From the forum posts below, extract the passage starting at "I was 14 years" and ending at "of my nose...", copying it word for word.

• [Source]
^^^^^^^^^^^^^^^^
I was 14 years old at the time and decided it would be a good idea to down 1/2 bottle of vodka, 4 Bud and a bottle of wine. Sounds bad but gets worse. I vom'd 3 large bowls full of green goo (no idea where the green came from) staggered home, throwing up every ten steps of so and decided that my mother wouldn't realise I had been drinking if I had minty breath. Cue stealing a half used polo-mint from a random girl to disguise the smell. night ended when I couldn't get the key in the lock before realising my mum had opened the door and was staring in disbelief at her 14 y/o son, pissed as a fart with no sense of reality. Up all night on the ceramic telephone and grounded for a month.

Fin

Apologise for length
(, Thu 19 Aug 2004, 21:53, Reply)
how about
a whole Mcdonalds french fry out of my nose...
(, Thu 19 Aug 2004, 21:50, Reply)
In the summertime
My mate Richard got very pissed at a party and I took him outside for some fresh air. Whilst he was lying on a sun-lounger, a light came on in the adjoining house, followed by the sound of a door opening and the unmistakable sound of a yappy dog being let out. After thirty seconds of annoying yapping, it finally burst through the hedge and came yapping up the garden towards us. Just as the little bleeder got level with us, Richard spilled his guts, showering the dog in red-wine fondue. Yaps turned to yelps and the dog turned and ran for it. Cue, light coming on, sound of door opening and a bloke shouting "WHAT THE FUCK...!!".
^^^^^^^^^^^^^^^^
• [Records]

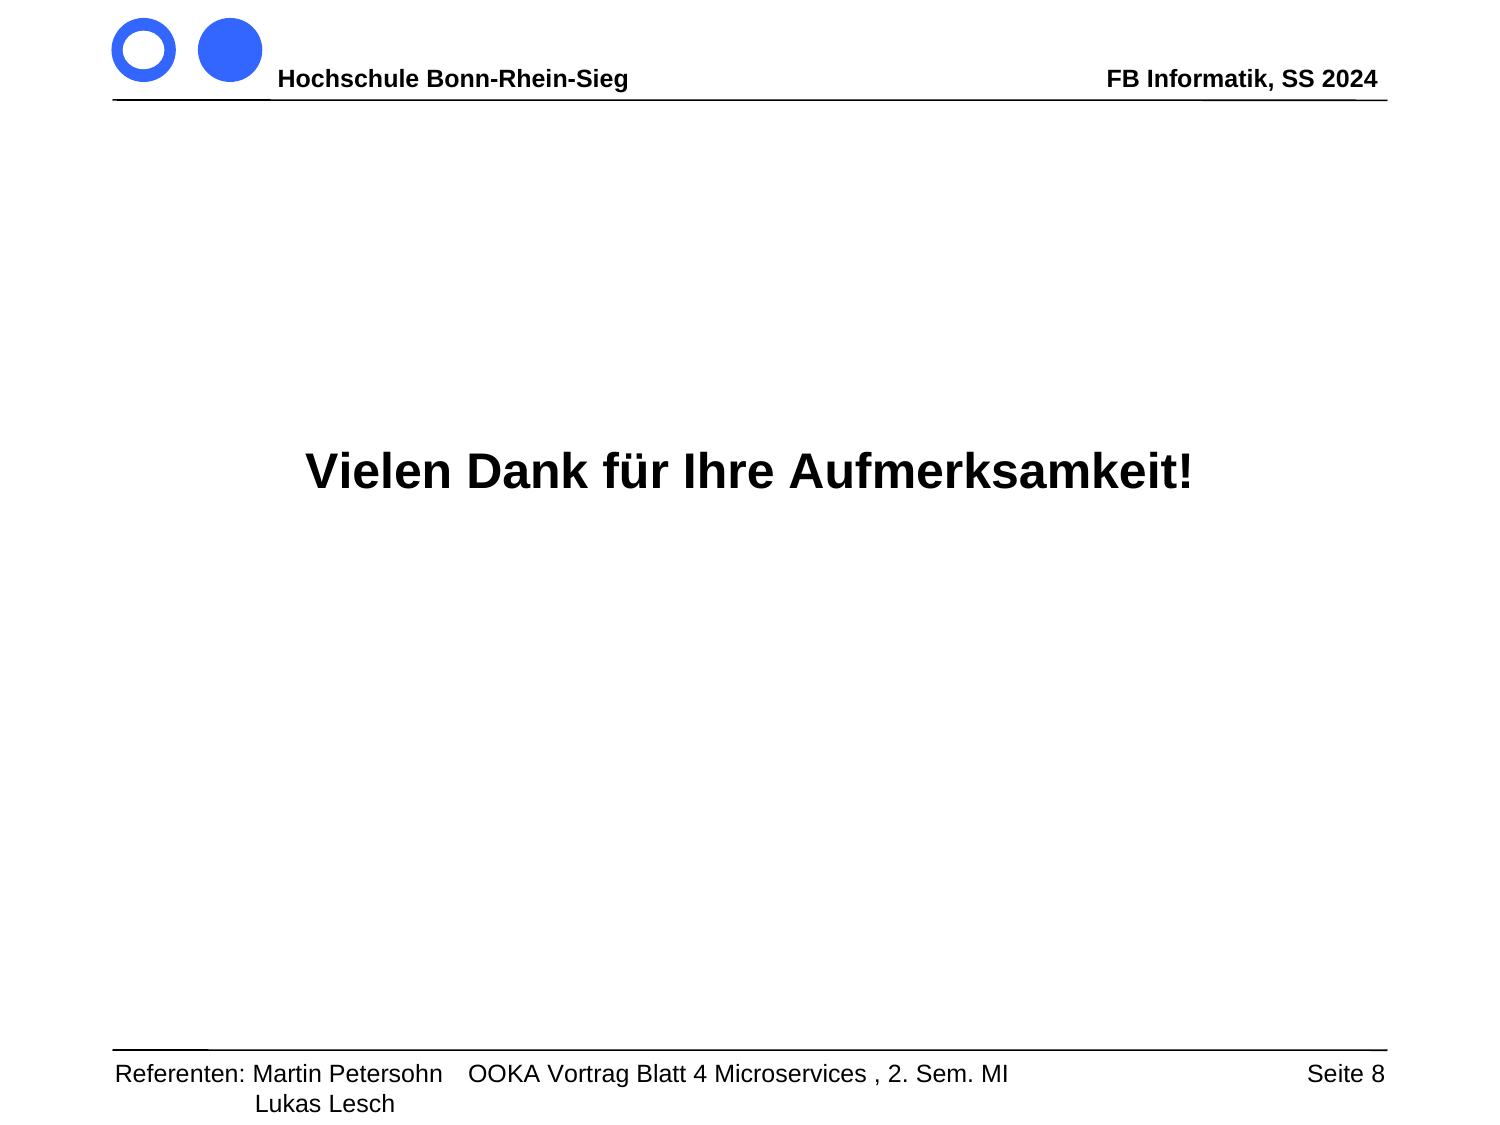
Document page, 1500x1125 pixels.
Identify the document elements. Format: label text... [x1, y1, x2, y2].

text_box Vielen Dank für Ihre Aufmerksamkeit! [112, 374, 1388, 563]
^^^^^^^^^^^^^^^^
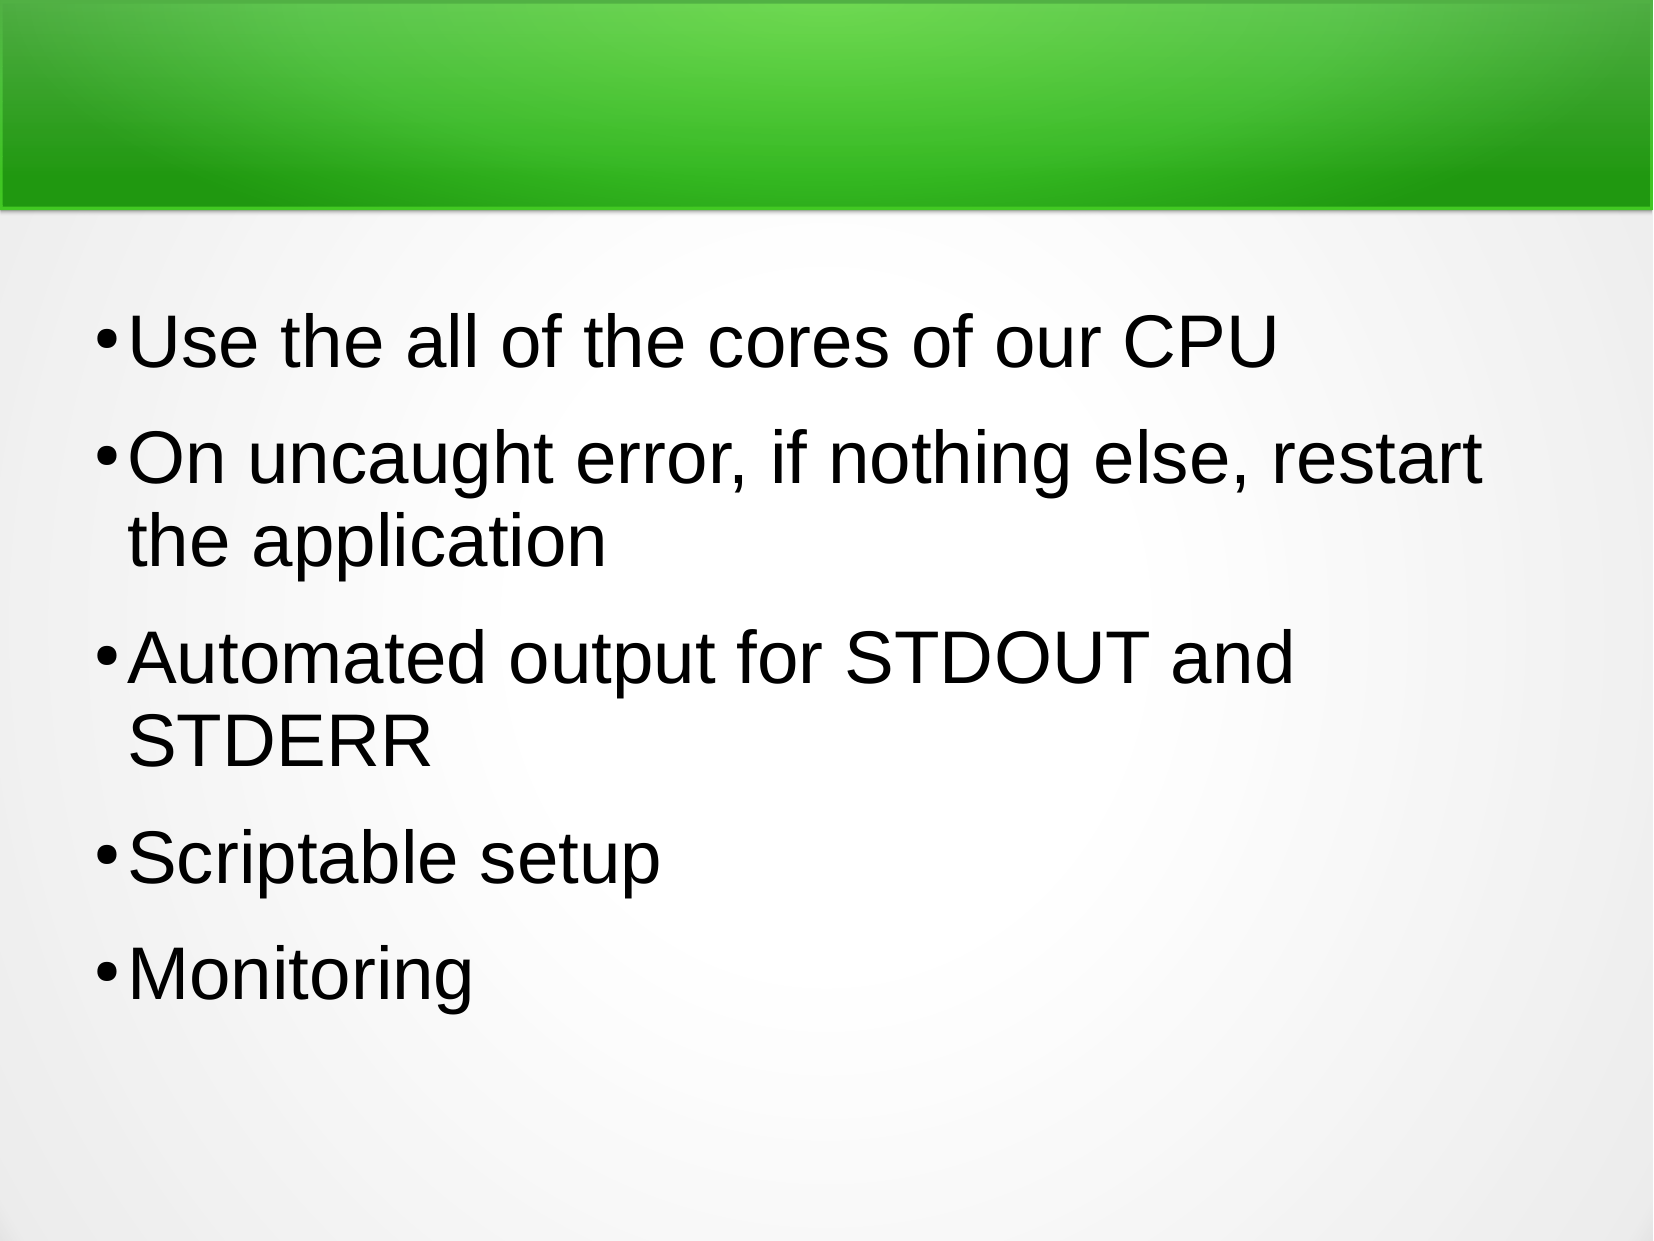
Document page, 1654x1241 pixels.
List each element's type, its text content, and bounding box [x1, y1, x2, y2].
^^^^^^^^^^^^^^^^
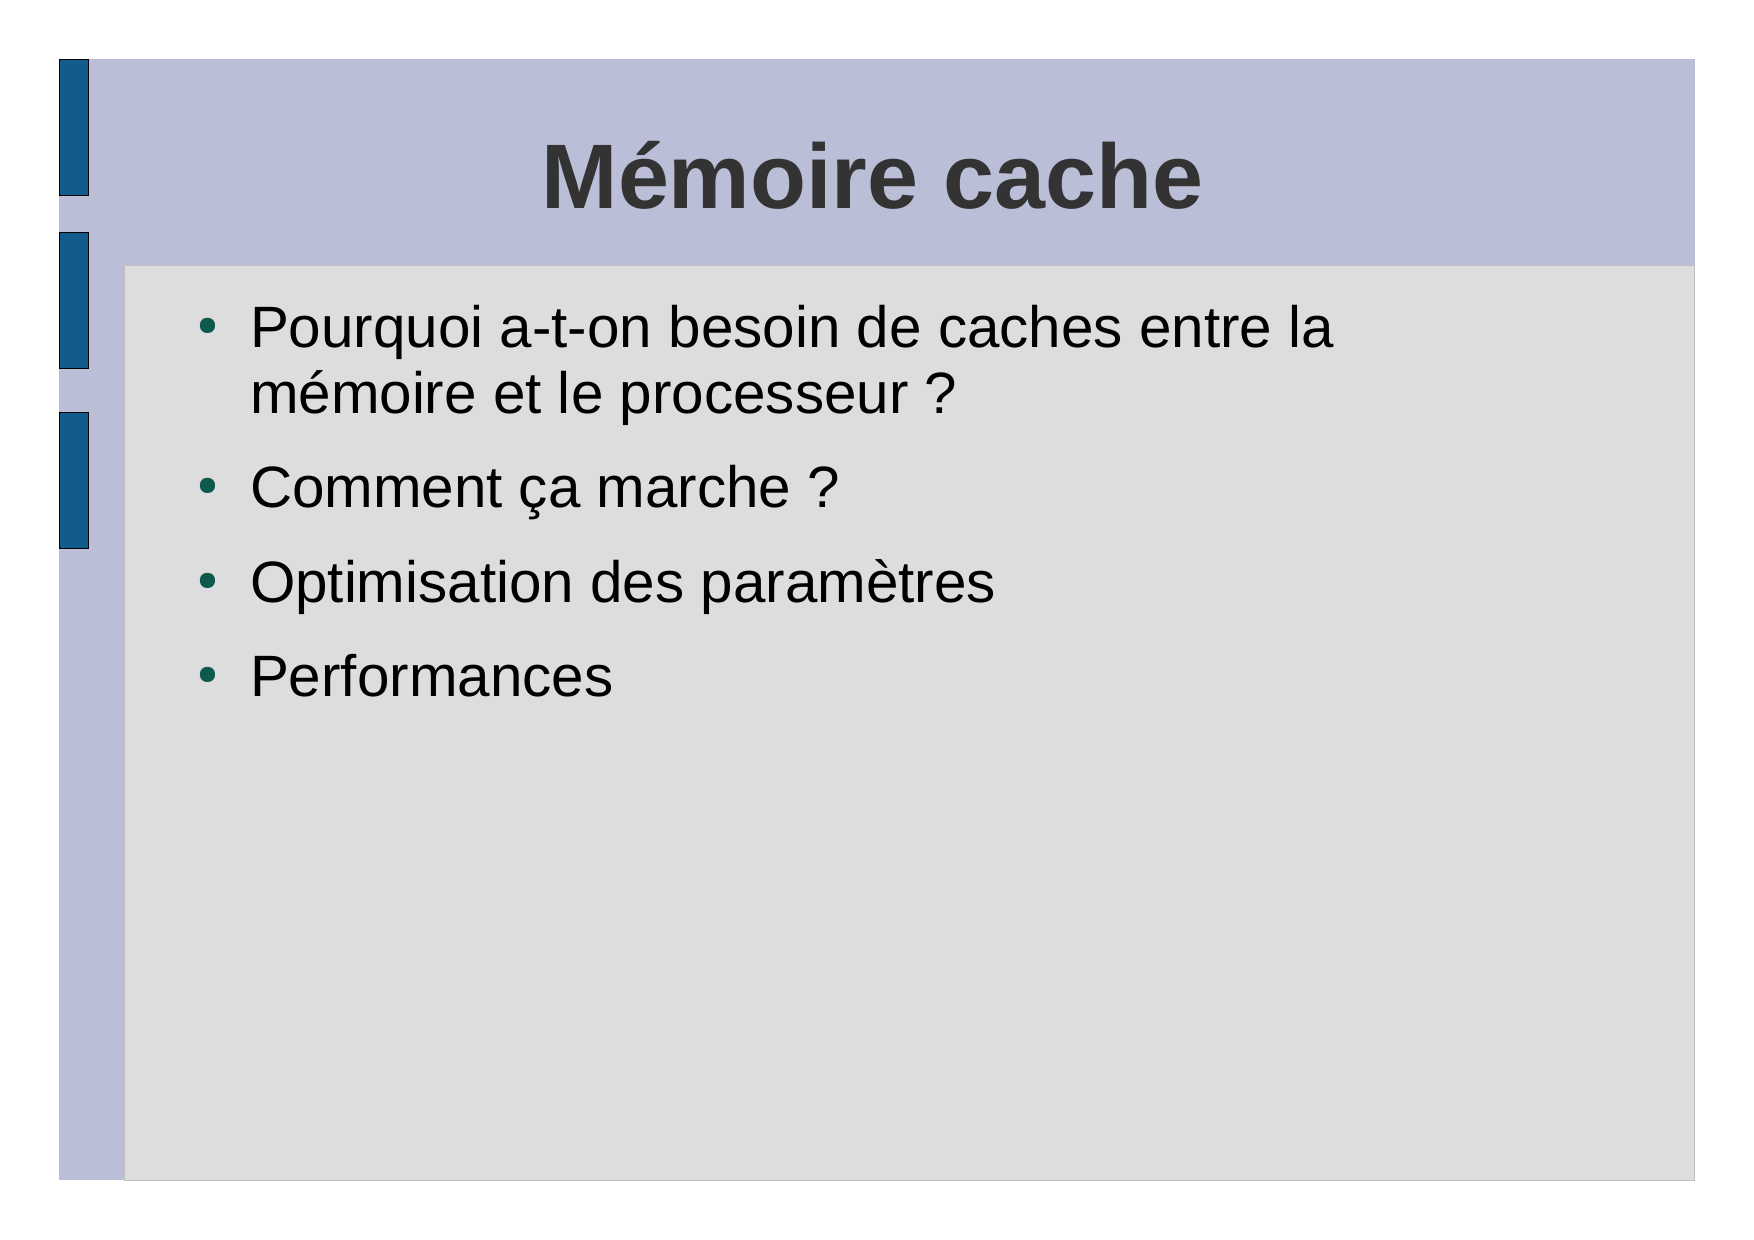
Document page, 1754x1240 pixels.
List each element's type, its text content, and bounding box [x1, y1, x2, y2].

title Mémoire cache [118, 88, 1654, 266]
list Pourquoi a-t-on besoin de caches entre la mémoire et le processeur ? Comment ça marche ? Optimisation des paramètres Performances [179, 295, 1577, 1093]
^^^^^^^^^^^^^^^^
• [Solution]
I was 14 years old at the time and decided it would be a good idea to down 1/2 bottle of vodka, 4 Bud and a bottle of wine. Sounds bad but gets worse. I vom'd 3 large bowls full of green goo (no idea where the green came from) staggered home, throwing up every ten steps of so and decided that my mother wouldn't realise I had been drinking if I had minty breath. Cue stealing a half used polo-mint from a random girl to disguise the smell. night ended when I couldn't get the key in the lock before realising my mum had opened the door and was staring in disbelief at her 14 y/o son, pissed as a fart with no sense of reality. Up all night on the ceramic telephone and grounded for a month.

Fin

Apologise for length
(, Thu 19 Aug 2004, 21:53, Reply)
how about
a whole Mcdonalds french fry out of my nose...